* ACTIVITY 1
Duplicate the gift tax valuation passage from "Petitioner, however, argues" to "policy . . .".
* ACTIVITY 2
According to the gift tax valuation passage, why is cost treated as the measure of the policies' value at the date of the gift?

* DOCUMENT TEXT
-=-=-

See Chase National Bank v. United States, 278 U.
S. 327,
278 U. S. 335;
Vance on Insurance, 2d Ed., pp. 54-56. But the owner of a fully
paid life insurance policy has more than the mere right to
surrender it; he has the right to retain it for its investment
virtues and to receive the face amount of the policy upon the
insured's death. That these latter rights are deemed by purchasers
of insurance to have substantial value is clear from the difference
between the cost of a single premium policy and its immediate or
early cash surrender value -- in the instant case, over $135,000.
All of the economic benefits of a policy must be taken into
consideration in determining its value for gift tax purposes. To
single out one and to disregard the others is, in effect, to
substitute a different property interest for the one which was the
subject of the gift. In this situation, as in others
(
Susquehanna Power Co. v. State Tax Commission,
283 U. S. 291,
283 U. S.
296), an important element in the value of the property
is the use to which it may be put. Certainly the petitioner here
did not expend $852,438.50 to make an immediate gift limited to
$717,344.81. Presumptively, the value of these policies at the date
of the
Page 312 U. S. 258
gift was the amount which the insured had expended to acquire
them. Cost is cogent evidence of value. And here it is the only
suggested criterion which reflects the value to the owner of the
entire bundle of rights in a single premium policy -- the right to
retain it, as well as the right to surrender it. Cost in this
situation is not market price in the normal sense of the term. But
the absence of market price is no barrier to valuation. [
Footnote 5]
Lucas v.
Alexander, 279 U. S. 573,
279 U. S.
579.
Petitioner, however, argues that cash surrender value was made
the measure of value by Art. 2(5), Treasury Regulations 79,
promulgated October 30, 1933, which provided that the
"irrevocable assignment of a life insurance policy . . .
constitutes a gift in the amount of the net cash surrender value,
if any, plus the prepaid insurance adjusted to the date of the
gift."

-=-=-

* LISTED RECORDS

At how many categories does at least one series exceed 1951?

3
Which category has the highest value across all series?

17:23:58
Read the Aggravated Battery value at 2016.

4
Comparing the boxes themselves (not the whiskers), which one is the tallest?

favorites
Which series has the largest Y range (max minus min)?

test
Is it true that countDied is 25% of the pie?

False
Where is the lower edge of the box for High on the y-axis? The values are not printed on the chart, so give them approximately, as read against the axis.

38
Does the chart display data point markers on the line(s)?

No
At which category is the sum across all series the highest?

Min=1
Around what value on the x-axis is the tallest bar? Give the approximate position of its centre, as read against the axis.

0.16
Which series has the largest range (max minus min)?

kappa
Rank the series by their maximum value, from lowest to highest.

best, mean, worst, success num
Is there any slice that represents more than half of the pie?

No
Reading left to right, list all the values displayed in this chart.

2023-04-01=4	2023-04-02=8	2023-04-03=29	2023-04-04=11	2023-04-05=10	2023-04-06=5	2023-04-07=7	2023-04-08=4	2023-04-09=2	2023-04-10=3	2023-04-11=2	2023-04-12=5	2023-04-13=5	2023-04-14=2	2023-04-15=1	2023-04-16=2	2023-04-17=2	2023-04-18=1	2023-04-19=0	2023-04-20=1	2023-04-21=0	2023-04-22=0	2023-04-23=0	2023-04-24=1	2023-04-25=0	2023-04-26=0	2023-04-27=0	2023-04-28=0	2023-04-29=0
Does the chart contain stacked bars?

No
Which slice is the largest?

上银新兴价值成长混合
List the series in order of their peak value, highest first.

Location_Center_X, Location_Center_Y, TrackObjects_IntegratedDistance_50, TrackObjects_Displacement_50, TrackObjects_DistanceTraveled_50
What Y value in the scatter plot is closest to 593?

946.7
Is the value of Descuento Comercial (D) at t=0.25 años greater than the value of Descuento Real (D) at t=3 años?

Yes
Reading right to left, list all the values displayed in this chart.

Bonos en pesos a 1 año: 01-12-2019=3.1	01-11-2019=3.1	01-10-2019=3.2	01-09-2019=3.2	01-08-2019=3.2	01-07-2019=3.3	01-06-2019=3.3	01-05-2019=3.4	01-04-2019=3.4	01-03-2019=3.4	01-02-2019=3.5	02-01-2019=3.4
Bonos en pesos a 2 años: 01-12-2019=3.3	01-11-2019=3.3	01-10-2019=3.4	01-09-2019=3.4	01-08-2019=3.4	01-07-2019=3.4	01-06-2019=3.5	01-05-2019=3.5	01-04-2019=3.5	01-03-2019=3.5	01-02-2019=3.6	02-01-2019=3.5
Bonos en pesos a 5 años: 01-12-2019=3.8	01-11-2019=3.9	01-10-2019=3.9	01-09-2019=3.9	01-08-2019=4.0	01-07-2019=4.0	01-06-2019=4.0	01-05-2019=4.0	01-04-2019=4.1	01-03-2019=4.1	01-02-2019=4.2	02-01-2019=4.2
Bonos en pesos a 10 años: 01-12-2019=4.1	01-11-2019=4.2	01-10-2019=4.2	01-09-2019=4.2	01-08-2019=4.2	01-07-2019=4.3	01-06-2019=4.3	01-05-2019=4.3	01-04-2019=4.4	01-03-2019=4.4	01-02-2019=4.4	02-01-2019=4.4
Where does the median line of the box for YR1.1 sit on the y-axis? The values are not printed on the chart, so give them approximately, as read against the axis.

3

-=-=-

* ANSWER AREA 1
Petitioner, however, argues that cash surrender value was made
the measure of value by Art. 2(5), Treasury Regulations 79,
promulgated October 30, 1933, which provided that the
"irrevocable assignment of a life insurance policy . . .

* ANSWER AREA 2
Cost is cogent evidence of value. It is also the only suggested criterion that reflects the value to the owner of the entire bundle of rights in a single premium policy, meaning the right to retain it as well as the right to surrender it.